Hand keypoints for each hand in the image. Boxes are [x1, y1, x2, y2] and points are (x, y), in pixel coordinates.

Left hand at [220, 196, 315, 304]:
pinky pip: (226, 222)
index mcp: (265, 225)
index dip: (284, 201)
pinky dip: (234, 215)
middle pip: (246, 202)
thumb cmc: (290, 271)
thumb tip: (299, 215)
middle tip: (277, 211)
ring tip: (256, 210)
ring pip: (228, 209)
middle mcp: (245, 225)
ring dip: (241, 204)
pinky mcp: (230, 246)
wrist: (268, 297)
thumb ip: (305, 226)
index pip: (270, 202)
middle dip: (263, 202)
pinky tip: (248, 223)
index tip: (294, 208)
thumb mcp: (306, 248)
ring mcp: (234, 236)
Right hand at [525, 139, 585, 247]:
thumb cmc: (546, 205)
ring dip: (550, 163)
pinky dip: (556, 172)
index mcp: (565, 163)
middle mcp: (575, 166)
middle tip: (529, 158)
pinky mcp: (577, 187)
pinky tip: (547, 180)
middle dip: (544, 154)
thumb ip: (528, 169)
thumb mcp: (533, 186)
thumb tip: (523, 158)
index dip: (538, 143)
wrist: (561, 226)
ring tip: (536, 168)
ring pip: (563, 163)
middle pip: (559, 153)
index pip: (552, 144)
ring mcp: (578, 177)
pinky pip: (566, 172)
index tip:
============================================================
Work task: The line containing "middle pip: (559, 153)" and all lines after it, through the last line of the data, should be retyped exactly.

Expected output:
middle pip: (559, 153)
index pip: (552, 144)
ring mcp: (578, 177)
pinky pip: (566, 172)
index tip:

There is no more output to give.